Querying for Resources
Would viewing and searching the API be limited to just the latest versions of content? How could older versions of a resource be found via the api?

Fetching all SB projects for an owner should be at /catalog/owners/{owner} to avoid name collisions. This is also consistent with the current DCS api.

Git Related Workflow Notes

generic projects
Generic projects could simply be hosted under an individual’s account. I don’t see a reason why we would need to keep those under Door43-Catalog.

publishing
As mentioned under the publishing workflow, in addition to releases/versions always being a tag, Additional formats can be included by drafting a release on that tag and uploading the additional formats. e.g. pdfs, html, etc.

translation
The translation process explained here is quite different from how it’s been done in the past with tS. The translation has always been a blank slate. But I guess this makes sense for translating in the web. However, when translating in an a tool we’ll follow a similar pattern as before correct? Which would not include forking the source repo.
This might be tool specific but perhaps some distinction should be made between the different ways of starting a translation.

verification
For verifying content you should be able to look up the release on DCS and get it’s SHA. Then compare it with your SB content. So any time you want to verify some content you’ll need to have an internet connection.

signing
For signing it should be sufficient to sign just the commit hash of the release.

Rather than storing private keys on DCS we can just use the public keys that already exists on profiles. Then we can let organizations generate signatures on their own (see above) and attach them to the release in some fashion. This could be done on the UI or via an API. The signatures can then be verified with the public key already on file with DCS, and content consumers can do the same.

jag3773 · October 17, 2019, 2:28pm

A few responses here:

It’s actually not any different, by hard fork I mean to indicate this is not a normal DCS/Github soft fork. In other words, it’s a copy with no intent of ever being merged back upstream since it’s a translation.

Good point, this will work great as long as users can figure this process out, which isn’t very user friendly.

What I mean by generic is that no one actually is the owner. So think of a public domain translation, where does that get housed?

Yes, I wasn’t going into the detail of creating a “release” but that would be included in the workflow. And yes, uploaded formats to the release would be a handy way to host and distribute them.

For additional formats, you are right that Scripture Burrito needs to think through how to do that, I’ll put that on our list of things to consider.

jag3773 · November 27, 2019, 8:47pm

FYI, I edited the main post and

modified the API section, including a new graph
added the “Implementation Plan (Rough)” section at the end

joel · November 28, 2019, 6:30am

You mention getting rid of the lambda functions, which will obviously halt any further updates to the legacy APIs.
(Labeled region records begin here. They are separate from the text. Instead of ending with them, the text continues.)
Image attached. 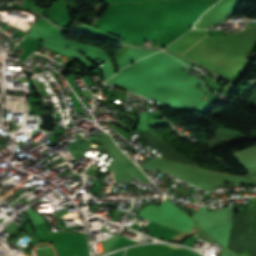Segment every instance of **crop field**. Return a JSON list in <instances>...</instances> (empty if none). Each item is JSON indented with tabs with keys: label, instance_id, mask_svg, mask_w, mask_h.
<instances>
[{
	"label": "crop field",
	"instance_id": "1",
	"mask_svg": "<svg viewBox=\"0 0 256 256\" xmlns=\"http://www.w3.org/2000/svg\"><path fill=\"white\" fill-rule=\"evenodd\" d=\"M241 165L249 172L256 171V145L233 153Z\"/></svg>",
	"mask_w": 256,
	"mask_h": 256
},
{
	"label": "crop field",
	"instance_id": "2",
	"mask_svg": "<svg viewBox=\"0 0 256 256\" xmlns=\"http://www.w3.org/2000/svg\"><path fill=\"white\" fill-rule=\"evenodd\" d=\"M204 38H205V37H204ZM200 41H201V40H200ZM196 44H197V43H196ZM193 46H194V45H193ZM193 46H192V47H193ZM189 49H190V48H189ZM189 49H188V50H189ZM185 52H186V51H185ZM185 52H184V53H185ZM181 55H182V54H181Z\"/></svg>",
	"mask_w": 256,
	"mask_h": 256
}]
</instances>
Is there concern for legacy software that is currently being used? I’d personally love to see everyone upgrade, but realistically this may take a very long time. Also, what will the upgrade path look like for existing tools? e.g. with the future of tS uncertain, would users be left with a stale api until tS can be replaced with newer tools?

Perhaps we should keep the old APIs around with frozen content until we can provide an upgrade/migration path for existing tools.

jag3773 · December 2, 2019, 3:47pm

I see two possibilities here, the one you mentioned, freeze the endpoints and they get the content that is there unless the developers upgrade. Or, option 2, is to convert the lambdas into docker containers and continue running them. The lambda setup has turned out to be not so great in lots of ways for this use case, so if we are going to keep processing the old catalogs we may be better off to convert them.